Les banques ont été les premières à profiter de la remontée des taux, mais les perspectives se dégradent désormais. Mislav Matejka, responsable de la stratégie chez JP Morgan Chase, épingle ainsi que les révisions de bénéfices ont viré dans le rouge pour le secteur bancaire européen alors que les baisses de taux attendues par la Banque centrale européenne (BCE) devraient peser sur la rentabilité.

Les pertes sur crédits risquent également d’augmenter, de nombreuses entreprises ayant épuisé leurs réserves après des années marquées par des perturbations d’approvisionnement, l’inflation, l’envolée des coûts de l’énergie et le durcissement des conditions de financement. En Belgique, un nombre record de faillites a d’ailleurs été enregistré pour le mois de février.

Le pire est passé

Du côté des assureurs, les perspectives semblent par contre se dégager. Dans l’assurance dommages, l’inflation galopante a renchéri le coût des interventions et pesé sur la rentabilité, mais les primes comblent le retard. Aux Etats-Unis, le prix des assurances auto a augmenté de 22% entre mars 2023 et mars 2024 selon les données officielles du BLS – et de 4,6% pour les couvertures habitation. Dans la zone euro, la hausse est de plus de 10% pour la police auto durant la même période et de 6% pour l’assurance habitation selon les chiffres d’Eurostat.

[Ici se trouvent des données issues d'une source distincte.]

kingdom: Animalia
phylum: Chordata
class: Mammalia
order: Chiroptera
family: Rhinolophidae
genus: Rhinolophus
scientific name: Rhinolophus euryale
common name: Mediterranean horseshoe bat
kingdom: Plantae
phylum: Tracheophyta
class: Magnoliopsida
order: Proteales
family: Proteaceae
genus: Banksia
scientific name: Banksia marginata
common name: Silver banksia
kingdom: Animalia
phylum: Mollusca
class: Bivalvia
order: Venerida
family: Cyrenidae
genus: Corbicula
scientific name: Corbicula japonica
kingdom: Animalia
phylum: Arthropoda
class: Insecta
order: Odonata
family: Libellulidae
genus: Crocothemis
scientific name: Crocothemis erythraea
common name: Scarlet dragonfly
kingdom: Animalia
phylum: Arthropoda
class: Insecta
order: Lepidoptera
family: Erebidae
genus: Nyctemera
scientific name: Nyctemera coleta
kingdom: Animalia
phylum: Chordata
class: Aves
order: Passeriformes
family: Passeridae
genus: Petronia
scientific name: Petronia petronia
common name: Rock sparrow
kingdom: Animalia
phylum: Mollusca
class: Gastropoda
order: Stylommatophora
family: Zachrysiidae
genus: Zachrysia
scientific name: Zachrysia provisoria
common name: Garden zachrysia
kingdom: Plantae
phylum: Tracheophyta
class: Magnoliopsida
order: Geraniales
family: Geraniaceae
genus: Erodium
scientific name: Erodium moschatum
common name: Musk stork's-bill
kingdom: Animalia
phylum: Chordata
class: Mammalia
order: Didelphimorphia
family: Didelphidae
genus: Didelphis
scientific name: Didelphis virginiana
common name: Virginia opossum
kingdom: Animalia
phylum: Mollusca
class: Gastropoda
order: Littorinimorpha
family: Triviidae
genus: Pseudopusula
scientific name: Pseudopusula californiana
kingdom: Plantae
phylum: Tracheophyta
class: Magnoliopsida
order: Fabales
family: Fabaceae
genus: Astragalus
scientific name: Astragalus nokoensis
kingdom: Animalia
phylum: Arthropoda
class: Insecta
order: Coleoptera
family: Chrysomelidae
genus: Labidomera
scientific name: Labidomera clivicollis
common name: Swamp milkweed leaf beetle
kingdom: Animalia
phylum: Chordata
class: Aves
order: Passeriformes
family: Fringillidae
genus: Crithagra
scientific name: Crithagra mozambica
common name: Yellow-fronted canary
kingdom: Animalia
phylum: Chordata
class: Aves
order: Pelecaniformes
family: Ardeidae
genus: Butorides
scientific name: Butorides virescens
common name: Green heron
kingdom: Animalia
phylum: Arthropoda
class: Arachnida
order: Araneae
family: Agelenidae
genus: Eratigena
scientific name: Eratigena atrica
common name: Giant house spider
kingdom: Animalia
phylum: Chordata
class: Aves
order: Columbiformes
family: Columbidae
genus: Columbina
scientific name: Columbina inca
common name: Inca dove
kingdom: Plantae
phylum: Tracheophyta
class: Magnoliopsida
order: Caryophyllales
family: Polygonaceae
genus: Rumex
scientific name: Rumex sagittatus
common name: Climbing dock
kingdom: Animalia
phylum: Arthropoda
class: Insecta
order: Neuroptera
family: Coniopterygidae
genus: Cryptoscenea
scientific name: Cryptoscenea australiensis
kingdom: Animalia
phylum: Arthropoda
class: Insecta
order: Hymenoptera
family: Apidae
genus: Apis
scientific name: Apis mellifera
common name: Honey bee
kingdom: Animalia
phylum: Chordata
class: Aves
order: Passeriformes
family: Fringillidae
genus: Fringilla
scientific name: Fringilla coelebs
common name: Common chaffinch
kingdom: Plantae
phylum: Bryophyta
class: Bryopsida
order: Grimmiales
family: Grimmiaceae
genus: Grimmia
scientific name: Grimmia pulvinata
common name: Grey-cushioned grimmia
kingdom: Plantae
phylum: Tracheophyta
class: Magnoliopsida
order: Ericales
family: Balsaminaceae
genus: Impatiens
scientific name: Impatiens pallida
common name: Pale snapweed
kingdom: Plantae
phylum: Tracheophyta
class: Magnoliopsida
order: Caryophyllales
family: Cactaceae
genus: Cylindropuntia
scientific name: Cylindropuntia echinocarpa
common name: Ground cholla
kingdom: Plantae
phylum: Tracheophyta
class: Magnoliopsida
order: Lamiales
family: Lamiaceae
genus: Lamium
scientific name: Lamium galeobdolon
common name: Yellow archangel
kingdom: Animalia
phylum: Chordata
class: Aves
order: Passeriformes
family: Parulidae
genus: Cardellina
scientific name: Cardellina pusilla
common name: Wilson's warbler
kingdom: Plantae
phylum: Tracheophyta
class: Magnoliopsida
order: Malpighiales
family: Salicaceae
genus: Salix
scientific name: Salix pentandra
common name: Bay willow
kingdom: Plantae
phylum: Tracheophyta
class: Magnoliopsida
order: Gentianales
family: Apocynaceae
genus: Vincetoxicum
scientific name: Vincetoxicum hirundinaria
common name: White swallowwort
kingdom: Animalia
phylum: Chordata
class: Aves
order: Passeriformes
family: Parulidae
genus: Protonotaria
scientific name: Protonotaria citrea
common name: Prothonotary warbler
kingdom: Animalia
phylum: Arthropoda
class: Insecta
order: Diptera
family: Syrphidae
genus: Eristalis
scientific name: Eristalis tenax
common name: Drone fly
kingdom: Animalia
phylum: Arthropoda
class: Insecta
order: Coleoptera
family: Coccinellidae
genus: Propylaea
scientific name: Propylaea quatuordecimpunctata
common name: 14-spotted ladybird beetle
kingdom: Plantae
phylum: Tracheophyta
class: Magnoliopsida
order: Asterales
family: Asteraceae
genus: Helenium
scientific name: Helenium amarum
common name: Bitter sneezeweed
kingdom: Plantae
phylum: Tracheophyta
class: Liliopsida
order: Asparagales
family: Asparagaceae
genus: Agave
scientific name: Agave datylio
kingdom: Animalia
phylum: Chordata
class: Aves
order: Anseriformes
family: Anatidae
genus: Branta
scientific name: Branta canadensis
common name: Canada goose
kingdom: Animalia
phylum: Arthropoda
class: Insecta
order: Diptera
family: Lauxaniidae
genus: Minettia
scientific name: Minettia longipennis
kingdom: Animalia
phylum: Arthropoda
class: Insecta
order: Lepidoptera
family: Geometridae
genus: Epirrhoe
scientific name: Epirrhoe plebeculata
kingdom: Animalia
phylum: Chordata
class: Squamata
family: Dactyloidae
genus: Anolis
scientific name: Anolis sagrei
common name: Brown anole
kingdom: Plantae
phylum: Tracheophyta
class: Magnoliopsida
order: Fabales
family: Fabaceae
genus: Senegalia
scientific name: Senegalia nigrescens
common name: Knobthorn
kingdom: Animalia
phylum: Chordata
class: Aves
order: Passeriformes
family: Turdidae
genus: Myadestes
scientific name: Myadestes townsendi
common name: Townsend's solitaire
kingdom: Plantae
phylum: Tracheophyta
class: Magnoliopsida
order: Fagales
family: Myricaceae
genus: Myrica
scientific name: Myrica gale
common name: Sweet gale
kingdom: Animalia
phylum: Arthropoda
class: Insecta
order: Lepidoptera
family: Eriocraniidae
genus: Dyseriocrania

Dans l’assurance-vie, le pire semble passé pour les compagnies européennes et américaines. Leurs importants portefeuilles d’obligations, à la base du rendement des clients et des assureurs, ont souffert de la rapide remontée des taux. Mais maintenant que le pic des taux a été atteint, l’horizon se dégage.

Taiping Life fait face à des exigences plus strictes en matière de solva­bilité, ce qui limite sa capacité à verser des dividendes à ses action­naires, dont Ageas. © SOPA Images/LightRocket via Getty Images

Norme IFRS 17

En outre, les résultats des compagnies d’assurances ont aussi été malmenés l’année dernière par la nouvelle norme IFRS 17 régissant les principes de comptabilisation, d’évaluation et de présentation des contrats d’assurance. Pour donner un aperçu de son impact, le profit opérationnel d’Axa a augmenté de 6% en 2023, une progression qui aurait été de 27% sans l’adoption de l’IFRS 17.

Désormais, ce changement comptable n’affectera plus les comparaisons annuelles même si tous les risques n’ont pas disparu. La norme IFRS 17 renforce notamment l’influence des marchés sur les résultats et le bilan des assureurs. Dans ce contexte, “les gagnants seront les assureurs les mieux capitalisés, car ils peuvent résister à des contraintes plus importantes en matière d’investissement et de souscription… tout en poursuivant des investissements [essentiels]”, pointe ainsi Henry Heathfield, analyste sectoriel chez Morningstar.

Trois opportunités

Sa valeur préférée est le groupe britannique Admiral, actif avant tout dans l’assurance auto dans différents pays européens et en Amérique du Nord. Outre son bilan solide, avec un des meilleurs ratios de solvabilité du secteur en compagnie de Zurich et Aviva, Henry Heathfield épingle sa ­politique de couverture (co-­assurance, réassurance). Ce qui lui permet d’afficher un ratio combiné, le rapport entre les coûts totaux (indemnités, commissions, frais généraux) et les primes encaissées, de moins de 95% contre plus de 100% pour ses pairs. En d’autres termes, Admiral génère un bénéfice de souscription alors que les autres dépendent entièrement de leurs résultats d’investissement.

Son second choix est le réassureur allemand Hannover Re qui jouit d’excellentes notes de solvabilité (essentielles dans le segment de la réassurance) et a profité des changements réglementaires pour améliorer ses systèmes de gouvernance financière. Ce qui lui permet de maintenir ses marges dans un environnement plus complexe : réglementation, impact du réchauffement climatique – les réassureurs intervenant notamment lors de catastrophes naturelles.

Aux Etats-Unis, Barron’s recommande Chubb, un des leaders mondiaux de l’assurance dommage, également actif dans l’assurance-vie et la réassurance. Structurellement, le géant américain affiche un résultat de souscription supérieur à la moyenne (ratio combiné de 86% en 2023). A court terme, la rotation de son portefeuille vers des obligations à taux plus élevés devrait doper son rendement. Et à plus long terme, Chubb devrait profiter de sa présence diversifiée sur les marchés asiatiques pour poursuivre son développement.